DESCRIPTION OF THE TASK
Only the lines from the one with "Page size: 1500x1125." through the end of the data are wanted, copied exactly.

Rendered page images
_ _ _ _ _
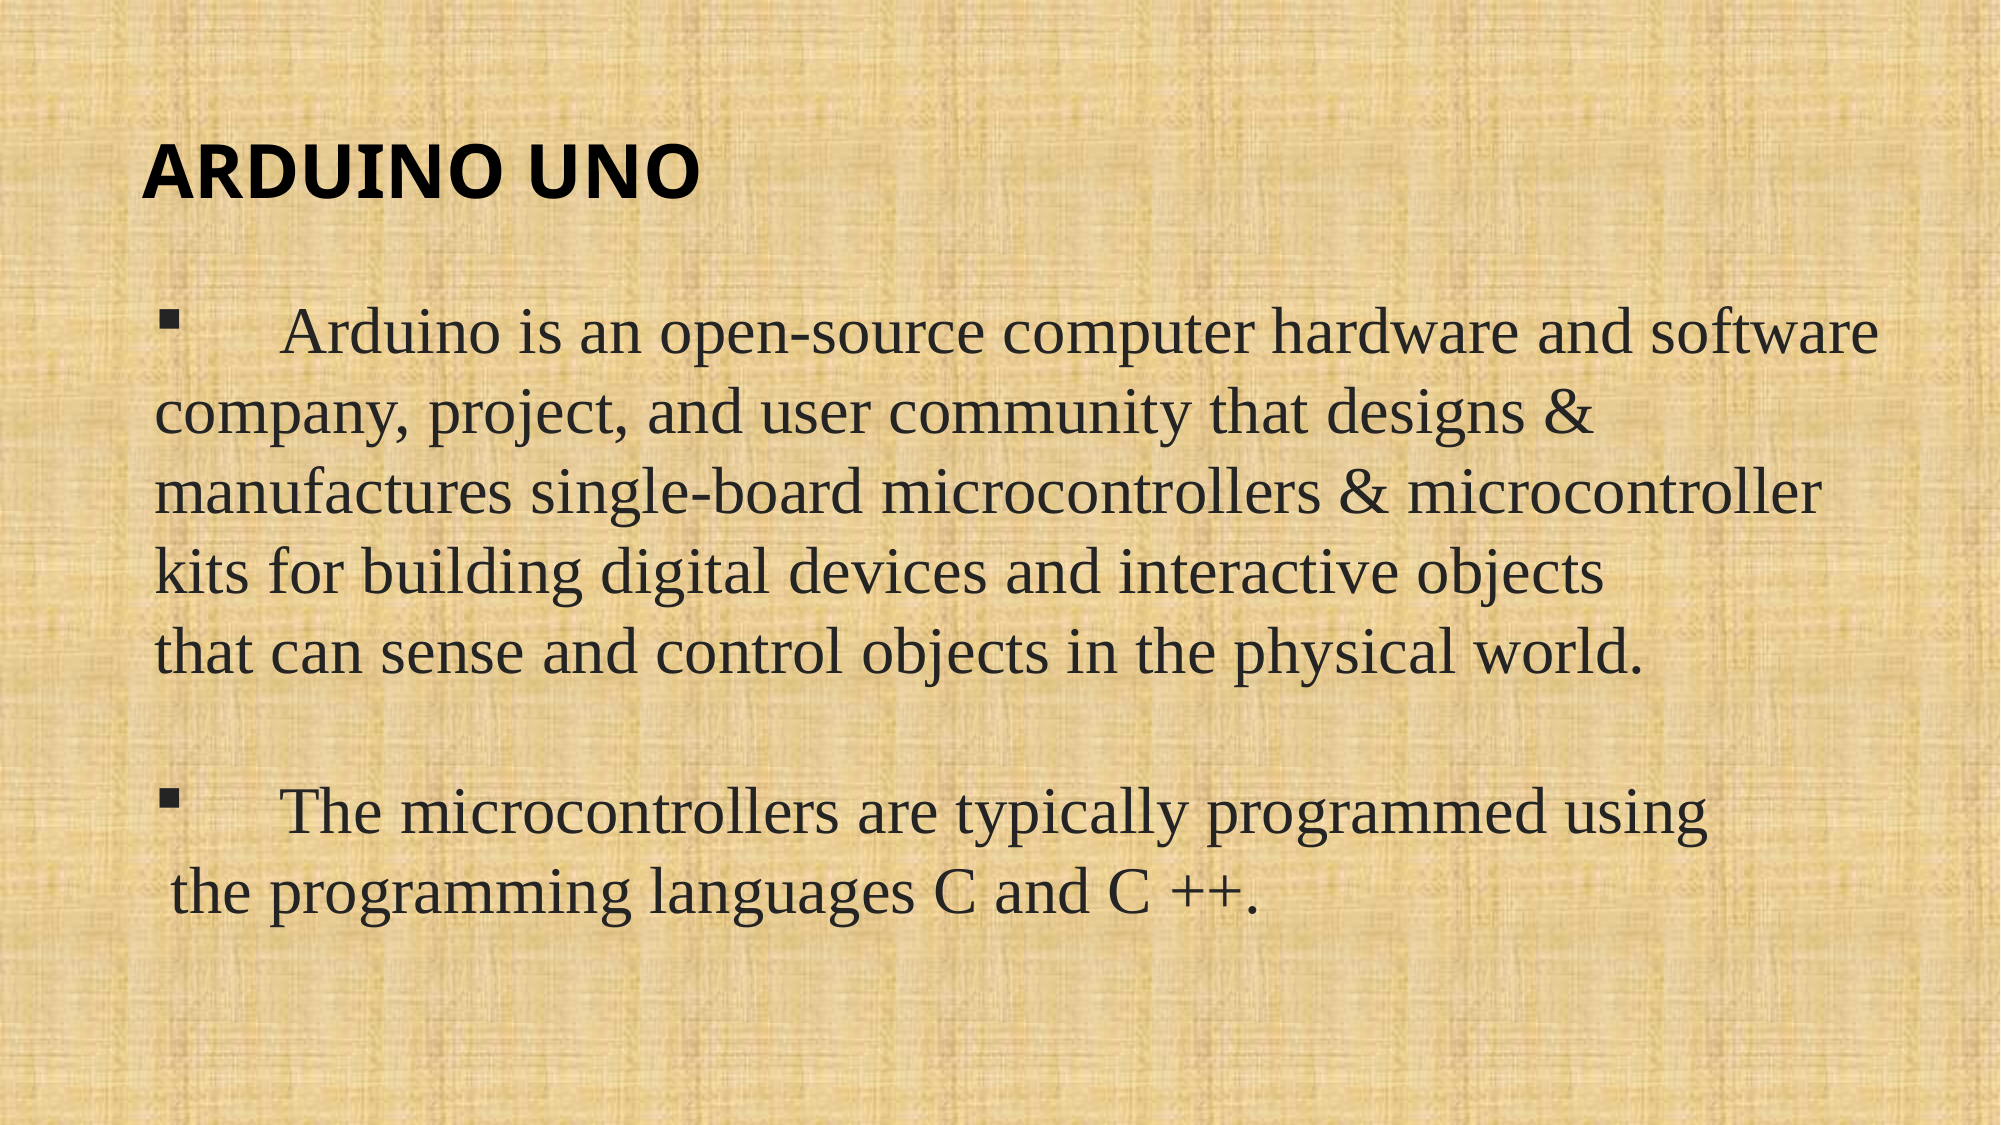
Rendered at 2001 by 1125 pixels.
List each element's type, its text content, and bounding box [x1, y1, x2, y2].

text_box Arduino is an open-source computer hardware and software company, project, and user community that designs & manufactures single-board microcontrollers & microcontroller kits for building digital devices and interactive objects that can sense and control objects in the physical world. The microcontrollers are typically programmed using the programming languages C and C ++. [139, 279, 1916, 980]
picture [0, 0, 2001, 1125]
text_box ARDUINO UNO [128, 116, 719, 222]
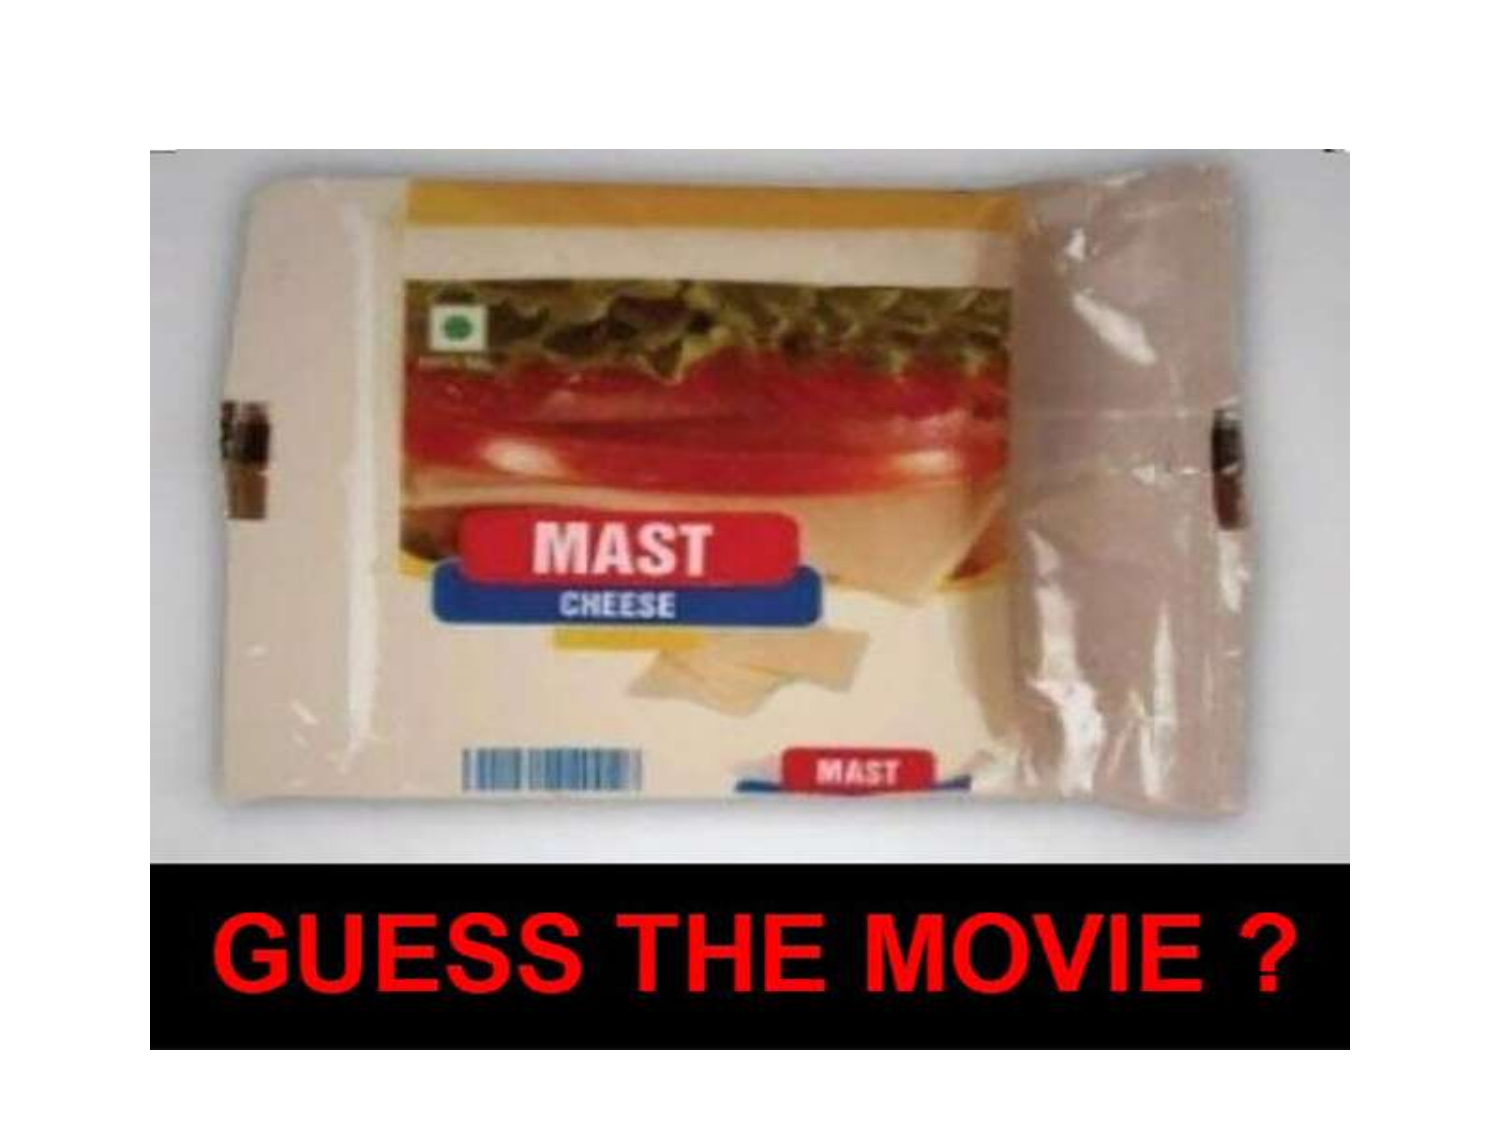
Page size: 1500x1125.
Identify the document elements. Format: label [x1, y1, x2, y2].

picture [149, 149, 1351, 1051]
_ _ _ _ _
PROBLEM SOLUTION
Page size: 1500x1125.
Identify the document elements. Format: label [x1, y1, x2, y2].

picture [149, 149, 1351, 1051]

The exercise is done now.